• [所给文段]:
------------------------------------

SNMP的设置
组网需求
配置FortiGate的SNMP。
网络拓扑
配置步骤
接口上开启SNMP的允许访问。
开启SNMP的总开关。
配置SNMP v2的属性,比如配置SNMPv2的SNMP属性为Fortinet123#,建议不要使用通用的public,容易被探测和攻击。需要添加SNMP客户端的主机IP(192.168.77.77)的SNMP权限,把主机的IP地址(192.168.77.77)添加到SNMPv2的配置里面。
配置SNMPv3,配置SNMPv3的用户名为fortinet,认证算法选择SHA1,密码为forti3389,加密算法选择为AES,密码为forti5566。需要添加SNMP客户端的主机IP(192.168.77.77)的SNMP权限,把主机的IP地址(192.168.77.77)添加到SNMPv2的配置里面。
SNMP命令行配置汇总。

------------------------------------

(源数据)
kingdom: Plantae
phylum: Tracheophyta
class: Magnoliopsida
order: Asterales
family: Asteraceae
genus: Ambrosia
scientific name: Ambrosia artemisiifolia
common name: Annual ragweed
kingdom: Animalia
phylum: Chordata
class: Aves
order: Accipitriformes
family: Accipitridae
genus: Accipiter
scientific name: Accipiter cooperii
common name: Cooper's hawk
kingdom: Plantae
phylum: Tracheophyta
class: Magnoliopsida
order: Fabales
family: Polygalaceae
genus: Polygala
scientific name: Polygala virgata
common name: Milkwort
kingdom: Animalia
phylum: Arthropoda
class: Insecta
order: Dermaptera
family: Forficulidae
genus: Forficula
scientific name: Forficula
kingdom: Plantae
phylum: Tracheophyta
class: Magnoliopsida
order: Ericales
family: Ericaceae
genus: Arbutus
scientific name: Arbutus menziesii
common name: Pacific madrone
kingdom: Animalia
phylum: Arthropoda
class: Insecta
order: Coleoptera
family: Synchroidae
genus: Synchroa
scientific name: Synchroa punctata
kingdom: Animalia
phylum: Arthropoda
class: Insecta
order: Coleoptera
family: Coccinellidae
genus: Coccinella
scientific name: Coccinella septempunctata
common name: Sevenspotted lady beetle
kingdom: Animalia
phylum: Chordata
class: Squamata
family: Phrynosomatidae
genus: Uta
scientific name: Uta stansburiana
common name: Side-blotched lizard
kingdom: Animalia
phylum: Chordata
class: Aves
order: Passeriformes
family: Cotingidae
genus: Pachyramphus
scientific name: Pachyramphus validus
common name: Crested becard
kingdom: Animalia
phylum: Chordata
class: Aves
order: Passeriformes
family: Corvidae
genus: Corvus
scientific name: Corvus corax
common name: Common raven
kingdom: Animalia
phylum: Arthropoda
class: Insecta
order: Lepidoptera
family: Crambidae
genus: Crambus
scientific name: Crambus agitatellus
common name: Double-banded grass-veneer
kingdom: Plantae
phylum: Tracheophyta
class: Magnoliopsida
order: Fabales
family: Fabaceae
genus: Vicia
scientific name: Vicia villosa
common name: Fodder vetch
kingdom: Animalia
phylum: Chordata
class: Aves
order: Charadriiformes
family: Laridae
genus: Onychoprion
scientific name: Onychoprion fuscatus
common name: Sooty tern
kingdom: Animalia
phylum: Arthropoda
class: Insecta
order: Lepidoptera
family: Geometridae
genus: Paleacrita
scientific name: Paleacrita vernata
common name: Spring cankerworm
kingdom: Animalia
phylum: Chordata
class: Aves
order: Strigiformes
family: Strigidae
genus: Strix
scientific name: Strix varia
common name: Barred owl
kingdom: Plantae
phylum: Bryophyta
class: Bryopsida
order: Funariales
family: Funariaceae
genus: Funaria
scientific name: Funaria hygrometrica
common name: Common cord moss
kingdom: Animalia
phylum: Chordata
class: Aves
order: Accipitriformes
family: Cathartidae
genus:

------------------------------------

• [任务说明]: 从FortiGate SNMP设置这篇文字的最后一句之后接着往下写。

• [本题输出]:
config system interface edit "port1" set allowaccess ping https ssh snmp http probe-response next end config system snmp sysinfo set status enable set description "Fortinet_Beijing_LAB" set contact-info "bbai@fortinet.com" set location "China_Beijing_Lab" end config system snmp community edit 1 set name "Fortinet123#" config hosts edit 1 set ip 192.168.77.77 255.255.255.255 next end next end config system snmp user edit "fortinet" set notify-hosts 192.168.77.77 set security-level auth-priv set auth-pwd ENC MTAwNG2U70/eePNhi1N3/u4q6FSRuv2ebcPGgqV+yxRuFtKxFilE6SmYZfpMvYOQBU4InxdTXnlIeYdMguMT8x7Hsqz/Q+3G2DWXlmtJohv0RukHWQK4nkY/aYKCnujZkKGGyPxDKysAj4LDkR1CazeJkMKtVgGyoPF2WEjbPEt6PijsUZ67cDptDDzqnABzQFUemw== set priv-pwd ENC MTAwNFIePySDQu7hqz+SFic3AUQ+1G4HX5er9qOeMxFTkZ8I7DnW+rw3XYNwgSfQtHuWEwTZGmztt6kUYUaT+oxLSdLG/RqU/3wbbE1/m4MH64bSYZgd+c+Pks8S44UPmGBdQeewwpwQi7xHmL/y9Gyv+t7Wb6ge0WS3dQFe971Vp7n4evJgU51EK90Cnt7TjNX0lQ== next end
注意:有一个特别的场景需要特别注意,那就是HA独立管理口的场景,需要一些特殊的配置才可以搞定。后边的章节: 会描述这种情况。其他情况下都是以上类似的配置即可开启FortiGate的SNMP。
结果验证
Net-SNMP SNMP V2结果验证。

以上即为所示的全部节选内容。